Elías visitó la colina detrás del castillo, sitio que albergaba los restos de Diana. En Advaland se solía quemar a los muertos, pero las llamas amaban a la reina, así que Empirio tuvo que dar la orden de enterrarla. Con el tiempo, en la colina creció un árbol, en el que, en determinadas épocas del año, florecían flores celestes, el mismo color de las rosas que adornaban los vestidos de la dragona.
Se sentó a los pies del árbol a observar el paisaje. Según sus creencias, los dragones volvían a la tierra y volvían a surgir de ella, por lo que Diana seguía viviendo allí, en las flores, en las ramas, en la nueva vida que nació con sus restos.
—He vuelto a verla, madre. No ha cambiado mucho de la Naila que conociste. Sigue siendo descuidada, tenaz, y su sonrisa continúa cautivándome… es como si el tiempo no hubiera pasado entre nosotros —comenzó diciendo, mirando las flores caer sobre el pasto—. Lo he mencionado antes, todas las veces que intento perforar mi dura piel y atravesar mi indestructible corazón. Vivir para cumplir con el propósito de alguien más… no es vivir para mí.
Elías lamentaba no compartir el mismo interés que el resto de los suyos, en servir y proteger a un rey, por más que se esforzaba, matar para Empirio era un completo martirio.
—Los dragones plateados nos engañamos, queremos creer que la destrucción que generamos puede ser perdonada, por el simple hecho de ser los humanos quienes la inician. ¿A qué le tenemos miedo? ¿Qué podría juzgarnos? —se preguntó, dudando, pensando en la cantidad de víctimas que se agregaban a su lista a diario—. Si tan solo pudiera huir, se lo propondría a Naila, viajaríamos juntos buscando un lugar al cual pertenecer.
No corría peligro en soñar, en imaginarlo, nadie leía su pensamiento, como para sospechar que ese realmente era su deseo. Movió la cabeza atrás, recostándose al tronco del árbol.
—Estoy enloqueciendo. Diciendo esta clase de cosas sin miedo a que alguien me escuche —susurró cerrando los ojos. No había podido descansar en la noche, por perseguir a su amiga y regresar a sus aposentos al amanecer. Estaba acostumbrado a dormir con su espada en mano, para defenderse de cualquier ataque fuera del castillo, y con una daga debajo de la almohada en su habitación, por si el enemigo se infiltraba, sin embargo, la espada reposaba en el suelo, lejos de su portador. Para Elías, la tumba de Diana era el único lugar para reflexionar y sentirse en paz.

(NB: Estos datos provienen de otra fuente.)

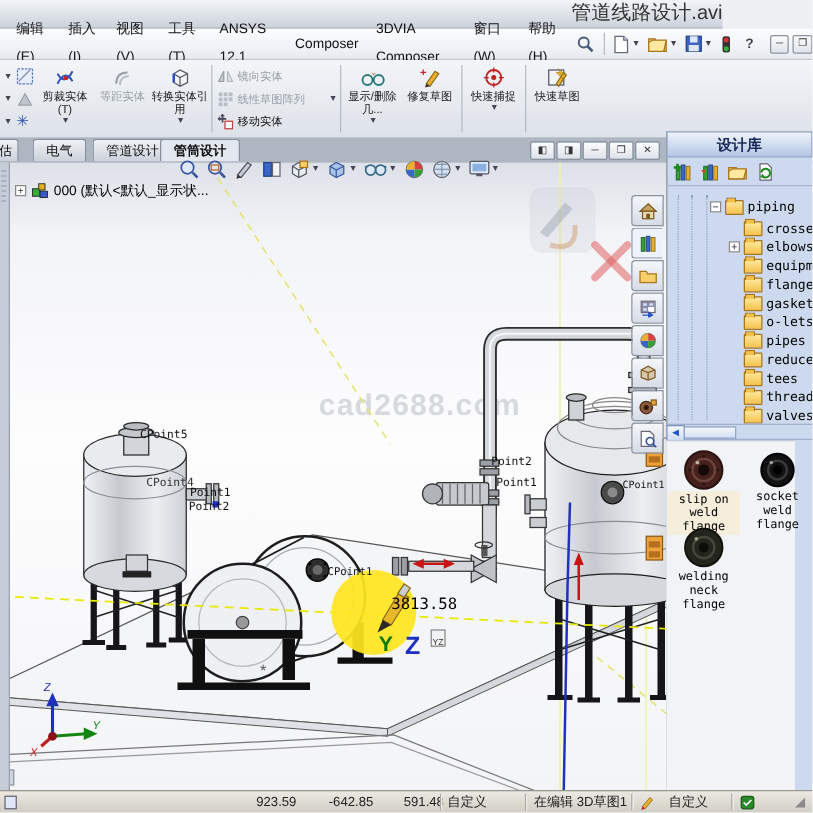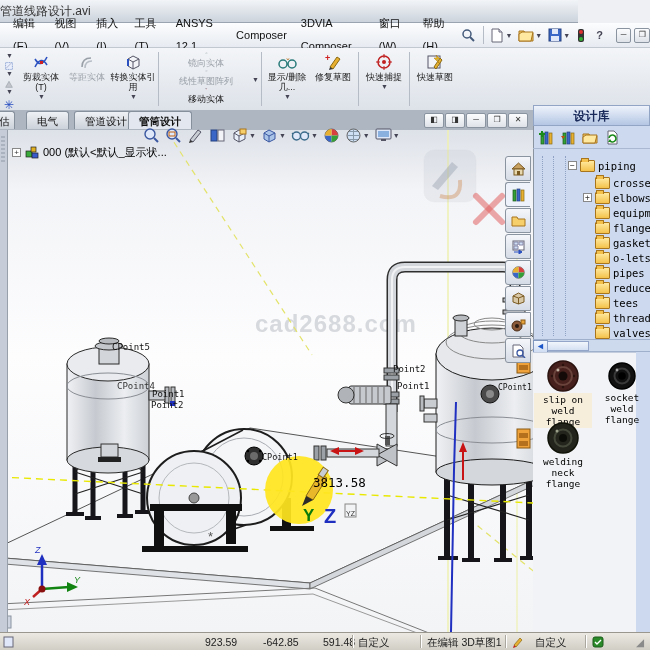"管道线路设计.avi" #titlebar { font-size: 12px -> 16px; text-align: left -> right }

El atacante sabía muy bien que la memoria de la difunta reina de Advaland era sagrada para el pueblo, profanar ese espacio, derramar sangre en él, era considerado un delito. Pero lo último que le interesaba, era la memoria de una mujer que casi ni recordaba. El hombre desenfundó la espada y aprovechó la oportunidad.